A coisa mais difícil para alguém é olhar para si mesmo. Durante toda a vida, as pessoas se esquivam de si para se refugiarem no “mundo”, na “vida”. Ninguém quer se conhecer, na verdade, pois isso implicaria analisar-se, refletir sobre seu comportamento, seus hábitos e, o que é mais temeroso, sua moral. Para evitar se conhecerem a fundo e, portanto, se depararem com as misérias de que são formados, todos abraçam o que lhes é exterior e preenchem o tempo tão completamente com seus afazeres, que é impossível olharem para dentro de seus corpos. Assim, as pessoas têm filhos, empregos de oito horas por dia, mil atividades e compromissos que, na realidade, não têm a menor importância e não servem para nada, a não ser para conquistar certos “valores” e “bens” que a cultura dominante, massificada e massificadora, as fazem engolir sem discutir, e assim levam sua vidinha pequeno-burguesa e vegetativa. Não conseguem ficar a sós, não têm tempo para si mesmas – nem para olhar um pássaro, escutar uma música, ver o mar – e nunca terão: só estarão verdadeiramente a sós quando estiverem mortas. Antes disso, a solidão é um mal ameaçador, pois faria com que elas se olhassem num espelho complexo e revelador. Assim como a maioria das pessoas, também os poderosos não têm como se enxergarem: possuem o mesmo pânico de se compreenderem (imaginem o que é compreender cabalmente que se é um “dono do poder”) e jogam toda a sua vida no afã da ação, do projeto, da conquista, da vantagem. Porque ambos, a massa de gente e os donos do poder, compartilham a mesma visão de mundo. Do outro lado, numa minoria que tem a coragem de se analisar, pensar sobre si e contra a mediocridade geral, são os artistas e os pensadores os que causam um curto-circuito nessa vida de morte, e nessa cultura homogênea e massificada. Eles dispõem de tempo, de ócio para si, para olhar o mundo com desconfiança e crítica. Seu uso do tempo não obedece ao relógio geral nem ao calendário cristão. Mas, longe do tempo cotidiano que marca o mundo entregue à sua própria destruição, são eles, os artistas e os pensadores, os que estão mais dentro do tempo, mais imersos em sua profundidade reflexiva, mais aptos a denunciarem, com a coragem de quem pode se olhar no espelho, a quimera de nossa vida atual.


Civilização é barbárie

Não há a menor diferença entre a degeneração social atual e o cenário de horror e decadência de várias épocas da história.
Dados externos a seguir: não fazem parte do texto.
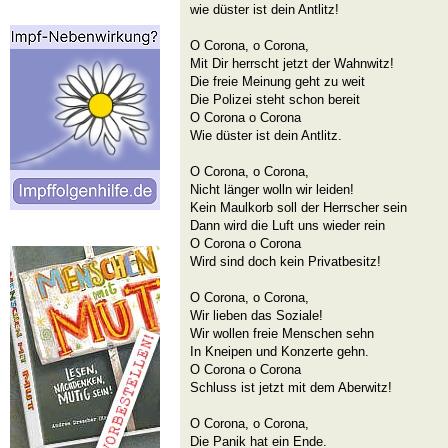
wie düster ist dein Antlitz!
O Corona, o Corona,
Mit Dir herrscht jetzt der Wahnwitz!
Die freie Meinung geht zu weit
Die Polizei steht schon bereit
O Corona o Corona
Wie düster ist dein Antlitz.
O Corona, o Corona,
Nicht länger wolln wir leiden!
Kein Maulkorb soll der Herrscher sein
Dann wird die Luft uns wieder rein
O Corona o Corona
Wird sind doch kein Privatbesitz!
O Corona, o Corona,
Wir lieben das Soziale!
Wir wollen freie Menschen sehn
In Kneipen und Konzerte gehn.
O Corona o Corona
Schluss ist jetzt mit dem Aberwitz!
O Corona, o Corona,
Die Panik hat ein Ende.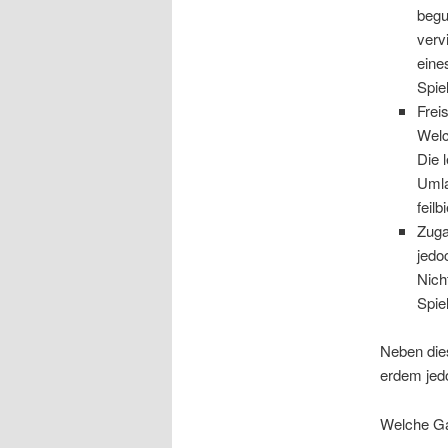
begu
verv
eine
Spie
Frei
Welc
Die 
Umla
feil
Zuga
jedo
Nich
Spie
Neben dies
erdem jedo
Welche Ga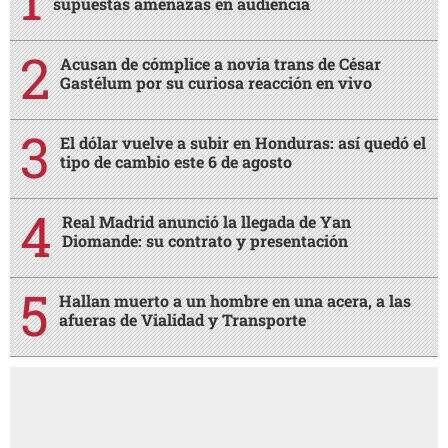
supuestas amenazas en audiencia
Acusan de cómplice a novia trans de César
Gastélum por su curiosa reacción en vivo
El dólar vuelve a subir en Honduras: así quedó el
tipo de cambio este 6 de agosto
Real Madrid anunció la llegada de Yan
Diomande: su contrato y presentación
Hallan muerto a un hombre en una acera, a las
afueras de Vialidad y Transporte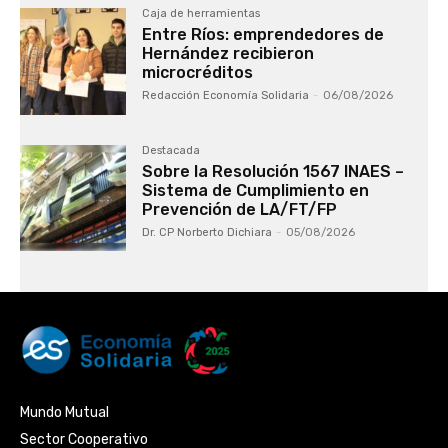
Caja de herramientas
Entre Ríos: emprendedores de
Hernández recibieron
microcréditos
Redacción Economía Solidaria
-
06/08/2026
Destacada
Sobre la Resolución 1567 INAES –
Sistema de Cumplimiento en
Prevención de LA/FT/FP
Dr. CP Norberto Dichiara
-
05/08/2026
Mundo Mutual
Sector Cooperativo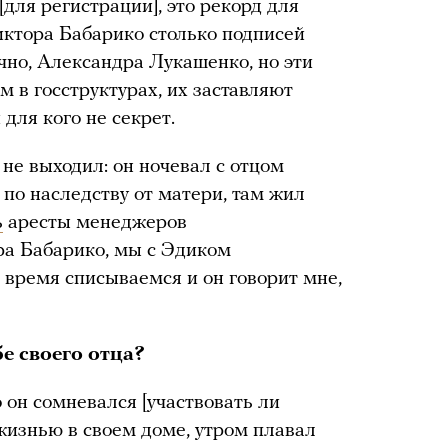
[для регистрации], это рекорд для
иктора Бабарико столько подписей
чно, Александра Лукашенко, но эти
 в госструктурах, их заставляют
 для кого не секрет.
 не выходил: он ночевал с отцом
по наследству от матери, там жил
ь
аресты менеджеров
ра Бабарико, мы с Эдиком
 время списываемся и он говорит мне,
е своего отца?
 он сомневался [участвовать ли
жизнью в своем доме, утром плавал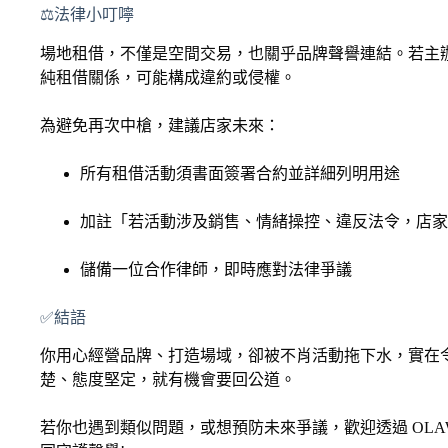
⚖️法律小叮嚀
場地租借，不僅是空間交易，也關乎品牌聲譽連結。若主
純租借關係，可能構成違約或侵權。
為避免再次中槍，建議店家未來：
所有租借活動須書面簽署合約並詳細列明用途
加註「若活動涉及銷售、情緒操控、違反法令，店家
儲備一位合作律師，即時應對法律爭議
✅結語
你用心經營品牌、打造場域，卻被不肖活動拖下水，實在
楚、態度堅定，就有機會要回公道。
若你也遇到類似問題，或想預防未來爭議，歡迎透過 OL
Num certo sentido – mas esse sentido é fundamental –, não houve degeneração nenhuma, pois as comunidades humanas sempre se pautaram pela violência, a intolerância e a má-fé. Jamais algum grupo humano dito “civilizado”, desde os primeiros textos que conhecemos, que datam de mais de três mil anos, até hoje, se orientou pela paz, pelo respeito à diferença e pela honestidade. O que estamos vivendo neste século XXI é a repetição, já desgastada de tão velha, do espírito que já animava as primeiras “civilizações” da região dos rios Tigre e Eufrates. Por isso, é demasiada pretensão alguém falar hoje em “progresso”, “melhoria”, “ética” ou qualquer outra ficção – que, aliás, são igualmente antigas, tanto quanto o descalabro da conduta humana. Os três pilares ideológicos mais importantes que sustentam as mentalidades ocidentais contemporâneas são religiões milenares: o cristianismo, o judaísmo e o islamismo. Essas três tradições sempre se basearam no segregacionismo, na violência contra o diferente, no conservadorismo mais pesado, na repressão, no estímulo à guerra. Isso, desde seu nascimento. O que se chama de “civilização ocidental” nada mais é do que o acúmulo de “barbárie” sobre “barbárie”, termo, aliás, inadequado, pois nunca houve a menor diferença entre os chamados “bárbaros” e os chamados “civilizados”.